Run the restoresnapshots CLI Command by giving the start date and end date of the period for which you want to restore data.
If you are restoring a sizable amount of data, the restore may take several minutes or longer. You can also monitor the progress of the ongoing restore operation using the status option in this CLI command.
- Run the showdataavailability-CLI-command with the restore option to see the details of the restore,
- Search the data using the TrueSight IT Data Analytics console to verify that the data has been restored.
The number of days that the restored data remains in the restore node before getting deleted is called retention days where retention days is considered starting from the date of restore. Restored data is retained for a default period of 2 days after which it is automatically deleted. You can choose how long the data should remain in the restore node by using the restoresnapshots CLI Command with the retentionDays option.
Deleting restored data
All restored data that is older than retention days is deleted. If you don't specify retention days, 2 days is considered as the default retention days and restored data is deleted.
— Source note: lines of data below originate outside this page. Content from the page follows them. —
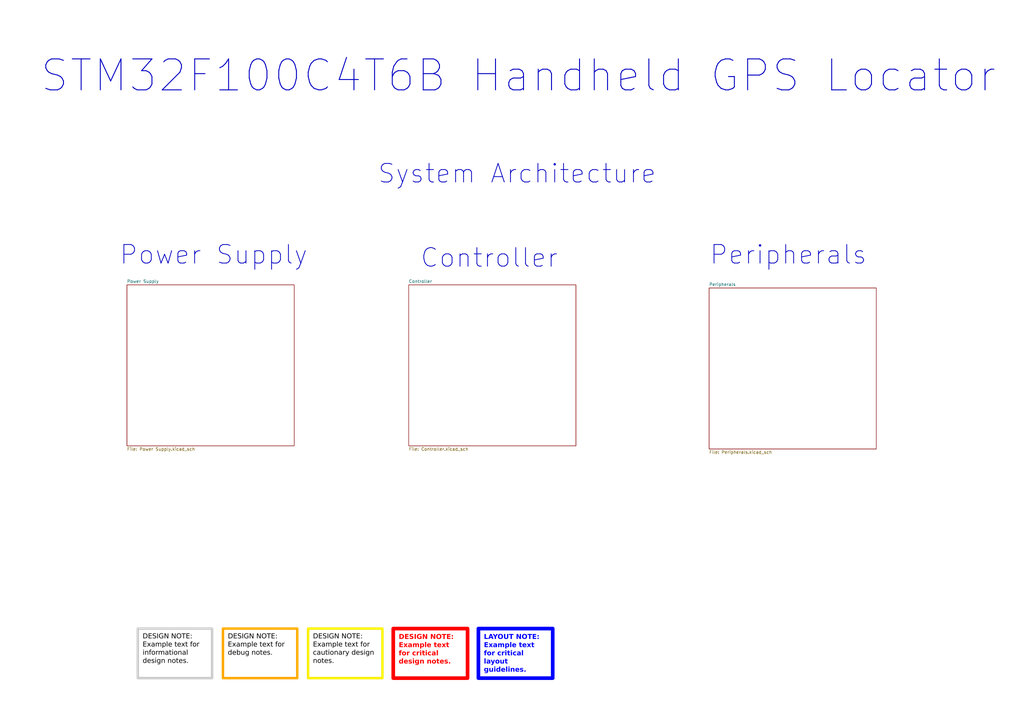
<source format=kicad_sch>
(kicad_sch
	(version 20250114)
	(generator "eeschema")
	(generator_version "9.0")
	(uuid "ea8b3ef8-8ecc-4b82-8187-a133f9b3c76f")
	(paper "A3")
	(title_block
		(title "STM32F100C4T6B GPS Locator")
		(date "2025-03-06")
		(rev "1.0.0")
		(company "MTP")
	)
	(lib_symbols)
	(text "STM32F100C4T6B Handheld GPS Locator"
		(exclude_from_sim no)
		(at 212.598 31.242 0)
		(effects
			(font
				(size 12.7 12.7)
				(thickness 0.381)
				(bold yes)
			)
		)
		(uuid "6b4444f2-e99c-423e-b744-d71b8e5fcf25")
	)
	(text "Peripherals"
		(exclude_from_sim no)
		(at 323.342 104.648 0)
		(effects
			(font
				(size 7.62 7.62)
				(thickness 0.3175)
			)
		)
		(uuid "b44335ed-39c7-47b3-926a-f20bd659f0f2")
	)
	(text "Controller"
		(exclude_from_sim no)
		(at 200.66 105.918 0)
		(effects
			(font
				(size 7.62 7.62)
				(thickness 0.3175)
			)
		)
		(uuid "d13731e9-d839-421e-8ec1-3acc3b8393b5")
	)
	(text "System Architecture"
		(exclude_from_sim no)
		(at 212.09 71.374 0)
		(effects
			(font
				(size 7.62 7.62)
				(thickness 0.3175)
			)
		)
		(uuid "e8d8bfb3-2344-4efc-a10e-8d68bfce2d42")
	)
	(text "Power Supply"
		(exclude_from_sim no)
		(at 87.63 104.648 0)
		(effects
			(font
				(size 7.62 7.62)
				(thickness 0.3175)
			)
		)
		(uuid "f8e9e8fd-0c88-449e-8d75-63dc04071639")
	)
	(text_box "DESIGN NOTE:\nExample text for debug notes."
		(exclude_from_sim no)
		(at 91.44 257.81 0)
		(size 30.48 20.32)
		(margins 2 2 2 2)
		(stroke
			(width 1)
			(type solid)
			(color 255 165 0 1)
		)
		(fill
			(type none)
		)
		(effects
			(font
				(face "Arial")
				(size 2 2)
				(color 0 0 0 1)
			)
			(justify left top)
		)
		(uuid "0c6092c5-7f39-4829-befd-4abe9831c84f")
	)
	(text_box "DESIGN NOTE:\nExample text for cautionary design notes."
		(exclude_from_sim no)
		(at 126.365 257.81 0)
		(size 30.48 20.32)
		(margins 2 2 2 2)
		(stroke
			(width 1)
			(type solid)
			(color 250 236 0 1)
		)
		(fill
			(type none)
		)
		(effects
			(font
				(face "Arial")
				(size 2 2)
				(color 0 0 0 1)
			)
			(justify left top)
		)
		(uuid "aba39beb-fd31-4891-8af3-6286769254af")
	)
	(text_box "DESIGN NOTE:\nExample text for critical design notes."
		(exclude_from_sim no)
		(at 161.29 257.81 0)
		(size 30.48 20.32)
		(margins 2.25 2.25 2.25 2.25)
		(stroke
			(width 1.5)
			(type solid)
			(color 255 0 0 1)
		)
		(fill
			(type none)
		)
		(effects
			(font
				(face "Arial")
				(size 2 2)
				(thickness 0.4)
				(bold yes)
				(color 255 0 0 1)
			)
			(justify left top)
		)
		(uuid "af781410-4256-400c-a498-d0ba8222f2ce")
	)
	(text_box "DESIGN NOTE:\nExample text for informational design notes."
		(exclude_from_sim no)
		(at 56.515 257.81 0)
		(size 30.48 20.32)
		(margins 2 2 2 2)
		(stroke
			(width 1)
			(type solid)
			(color 200 200 200 1)
		)
		(fill
			(type none)
		)
		(effects
			(font
				(face "Arial")
				(size 2 2)
				(color 0 0 0 1)
			)
			(justify left top)
		)
		(uuid "f6135425-2571-4752-ba4c-54ac82802f20")
	)
	(text_box "LAYOUT NOTE:\nExample text for critical layout guidelines."
		(exclude_from_sim no)
		(at 196.215 257.81 0)
		(size 30.48 20.32)
		(margins 2.25 2.25 2.25 2.25)
		(stroke
			(width 1.5)
			(type solid)
			(color 0 0 255 1)
		)
		(fill
			(type none)
		)
		(effects
			(font
				(face "Arial")
				(size 2 2)
				(thickness 0.4)
				(bold yes)
				(color 0 0 255 1)
			)
			(justify left top)
		)
		(uuid "f8e1e902-3f0b-46a4-a0f6-2a00f39cd9ef")
	)
	(sheet
		(at 52.07 116.84)
		(size 68.58 66.04)
		(exclude_from_sim no)
		(in_bom yes)
		(on_board yes)
		(dnp no)
		(fields_autoplaced yes)
		(stroke
			(width 0.1524)
			(type solid)
		)
		(fill
			(color 0 0 0 0.0000)
		)
		(uuid "bb542a6e-ba6f-4c6c-9344-4b3df55a7ad0")
		(property "Sheetname" "Power Supply"
			(at 52.07 116.1284 0)
			(effects
				(font
					(size 1.27 1.27)
				)
				(justify left bottom)
			)
		)
		(property "Sheetfile" "Power Supply.kicad_sch"
			(at 52.07 183.4646 0)
			(effects
				(font
					(size 1.27 1.27)
				)
				(justify left top)
			)
		)
		(instances
			(project "STM32F10xPill_GPS_Locator"
				(path "/ea8b3ef8-8ecc-4b82-8187-a133f9b3c76f"
					(page "3")
				)
			)
		)
	)
	(sheet
		(at 167.64 116.84)
		(size 68.58 66.04)
		(exclude_from_sim no)
		(in_bom yes)
		(on_board yes)
		(dnp no)
		(fields_autoplaced yes)
		(stroke
			(width 0.1524)
			(type solid)
		)
		(fill
			(color 0 0 0 0.0000)
		)
		(uuid "dfffea79-d379-47b9-be13-2a2070f80d43")
		(property "Sheetname" "Controller"
			(at 167.64 116.1284 0)
			(effects
				(font
					(size 1.27 1.27)
				)
				(justify left bottom)
			)
		)
		(property "Sheetfile" "Controller.kicad_sch"
			(at 167.64 183.4646 0)
			(effects
				(font
					(size 1.27 1.27)
				)
				(justify left top)
			)
		)
		(instances
			(project "STM32F10xPill_GPS_Locator"
				(path "/ea8b3ef8-8ecc-4b82-8187-a133f9b3c76f"
					(page "2")
				)
			)
		)
	)
	(sheet
		(at 290.83 118.11)
		(size 68.58 66.04)
		(exclude_from_sim no)
		(in_bom yes)
		(on_board yes)
		(dnp no)
		(fields_autoplaced yes)
		(stroke
			(width 0.1524)
			(type solid)
		)
		(fill
			(color 0 0 0 0.0000)
		)
		(uuid "fb7f8d9c-e54d-452d-9b35-e091bd157ab7")
		(property "Sheetname" "Peripherals"
			(at 290.83 117.3984 0)
			(effects
				(font
					(size 1.27 1.27)
				)
				(justify left bottom)
			)
		)
		(property "Sheetfile" "Peripherals.kicad_sch"
			(at 290.83 184.7346 0)
			(effects
				(font
					(size 1.27 1.27)
				)
				(justify left top)
			)
		)
		(instances
			(project "STM32F10xPill_GPS_Locator"
				(path "/ea8b3ef8-8ecc-4b82-8187-a133f9b3c76f"
					(page "4")
				)
			)
		)
	)
	(sheet_instances
		(path "/"
			(page "1")
		)
	)
	(embedded_fonts no)
)

</source>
To delete data restored from archive for a selected period, run the deleterestoreddata CLI command. For more information, see deleterestoreddata-CLI-command.
Changing the default retention days
It is possible to change the default Retention Days by changing the number of days of retention as follows:
- Navigate to the following location to locate the searchserviceCustomConfig.properties file.
- Windows: %BMC_ITDA_HOME%\custom\conf\server
- Linux: $BMC_ITDA_HOME/custom/conf/server
- In the the searchserviceCustomConfig.properties file, uncomment and change the following property:
restore.data.retention.in.days
For example, if you want to change the Time-To-Live from 2 days to 3 days, you can do it by un-commenting the property and specifying the retention days.
Example:
restore.data.retention.in.days=3
Self-health monitoring and troubleshooting
TrueSight IT Data Analytics generates events for archiving and displays them in the destination that you set so that you can gain an early insight into likely issues. For information, see Self-health monitoring events generated for archiving.
For information on troubleshooting archiving-related issues, see Troubleshooting-archiving-related-issues.